**THE TASK:** Transcribe exactly, leaving out pictures, the lines from the one that holds "background: #404040 ->" through the end of the data below, including both end lines and no others.

**DATA SUPPLIED:**

»»

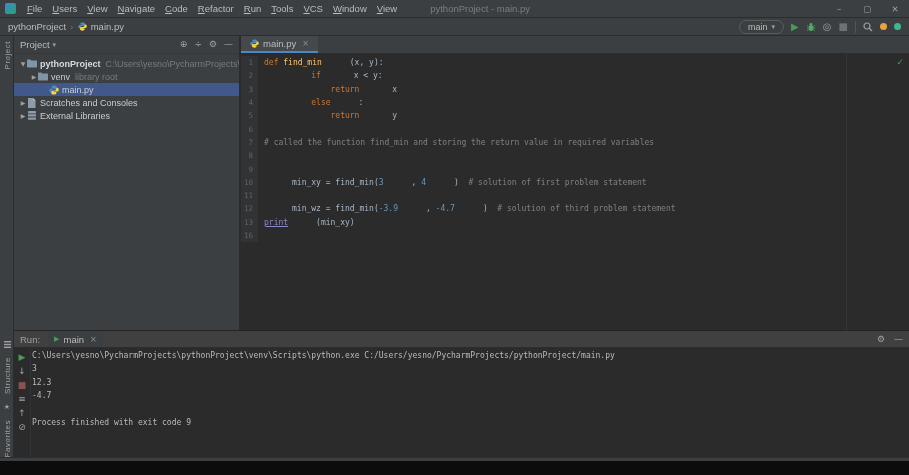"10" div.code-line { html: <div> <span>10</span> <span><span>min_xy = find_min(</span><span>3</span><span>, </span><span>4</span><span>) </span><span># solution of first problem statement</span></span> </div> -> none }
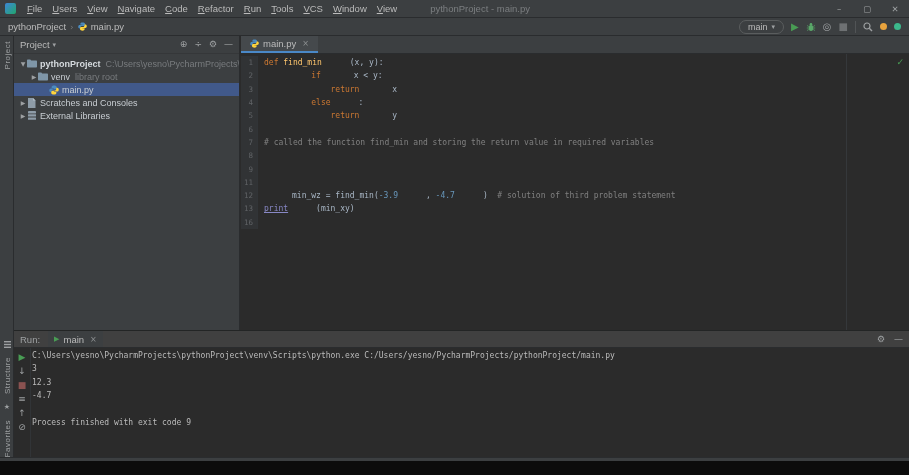"15" div.code-line { html: none -> <div> <span>15</span> <span><span>print</span><span>(min_wz)</span></span> </div> }
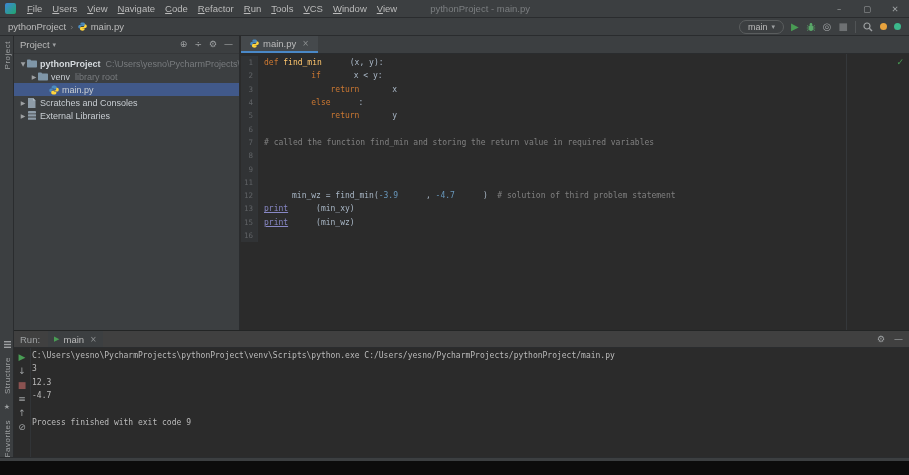"Run:" .run-header { background: #404040 -> #000000; flex-direction: none -> column }
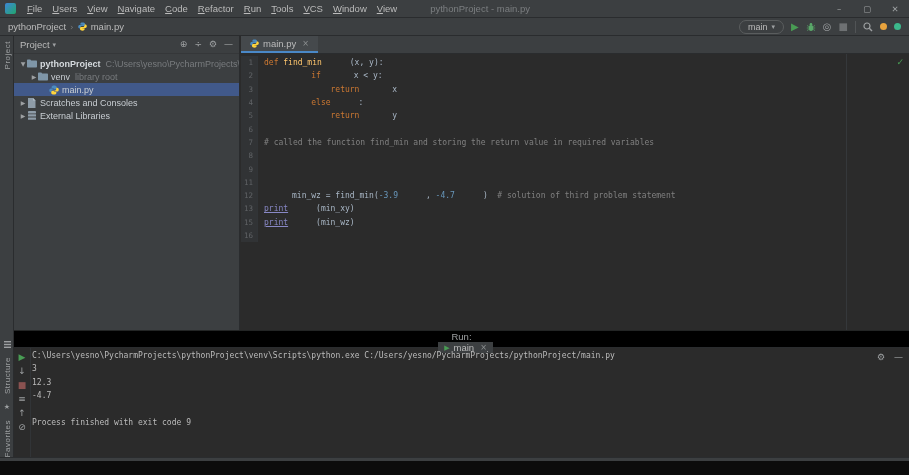"C:\Users\yesno\PycharmProjects\pythonProject\ven" div.console-line { html: <div>C:\Users\yesno\PycharmProjects\pythonProject\venv\Scripts\python.exe C:/Users/yesno/PycharmProjects/pythonProject/main.py</div> -> none }
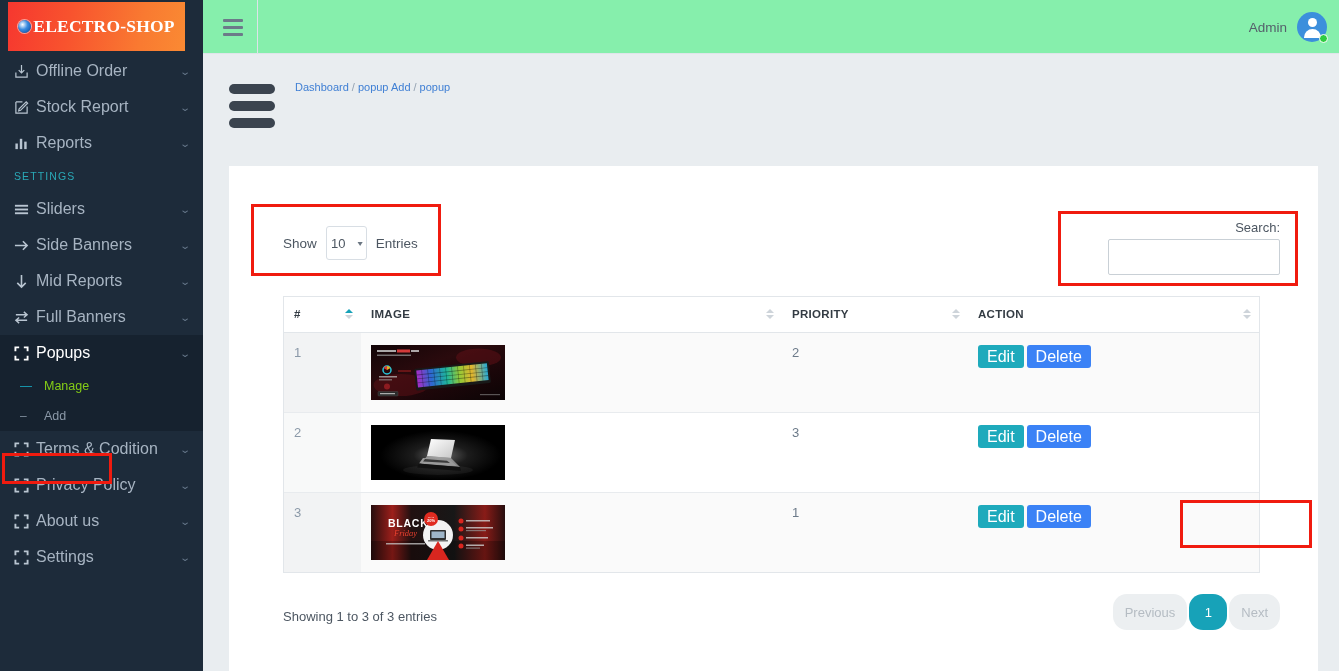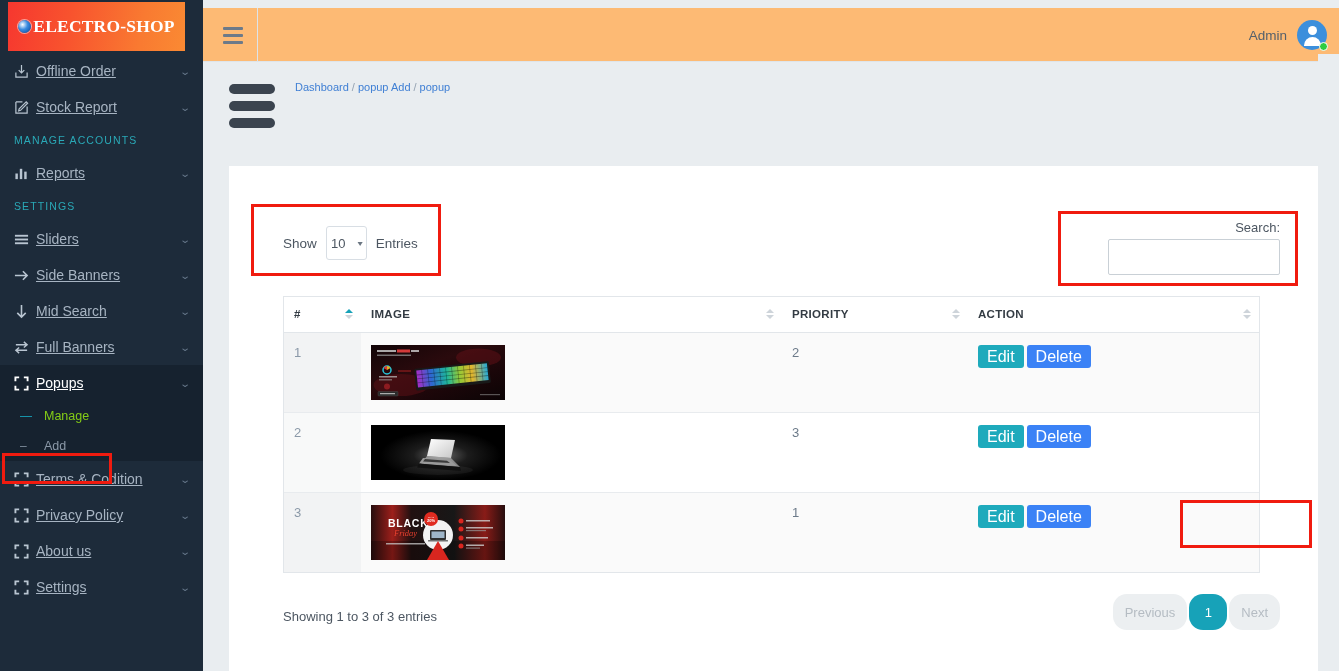"Admin" #topnav { background: #fdba74 -> #86efac; margin-top: 8px -> none }
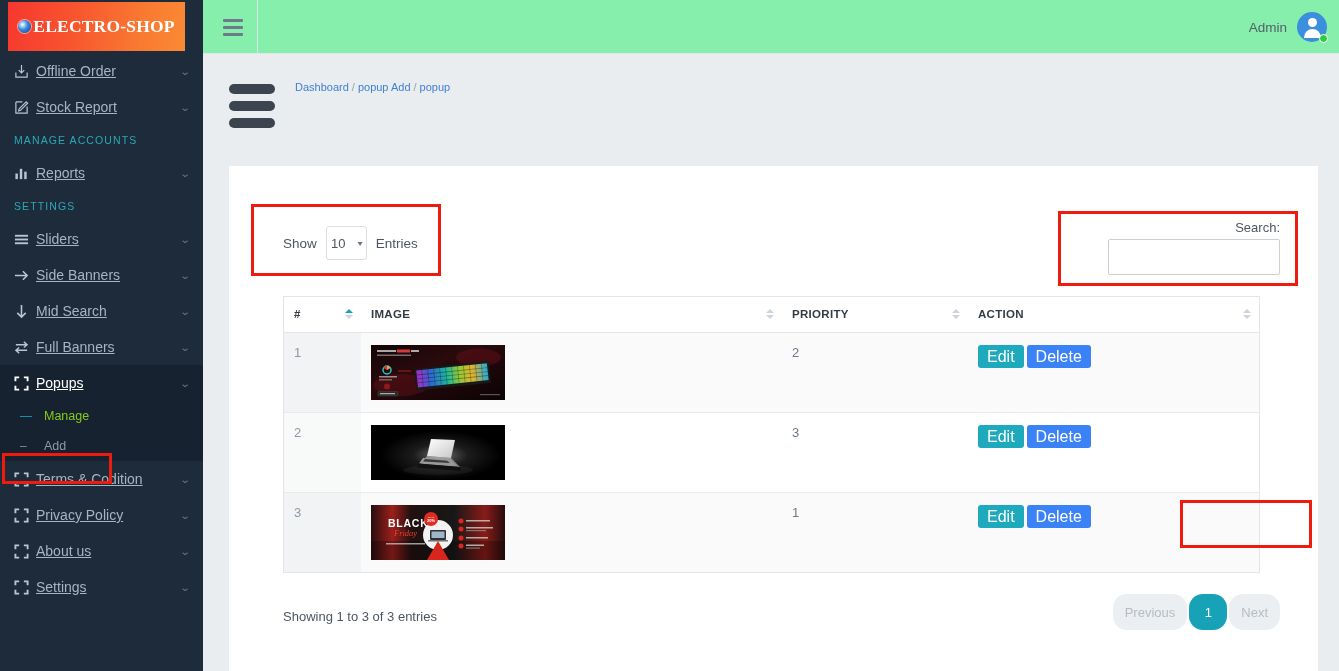"Offline Order" .nav-item .ni-label { font-size: 14px -> 16px; text-decoration: underline -> none }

««

**OUTPUT FOR THIS TASK:**
"Run:" .run-header { background: #404040 -> #000000; flex-direction: none -> column }
"C:\Users\yesno\PycharmProjects\pythonProject\ven" div.console-line { html: <div>C:\Users\yesno\PycharmProjects\pythonProject\venv\Scripts\python.exe C:/Users/yesno/PycharmProjects/pythonProject/main.py</div> -> none }
"Admin" #topnav { background: #fdba74 -> #86efac; margin-top: 8px -> none }
"Offline Order" .nav-item .ni-label { font-size: 14px -> 16px; text-decoration: underline -> none }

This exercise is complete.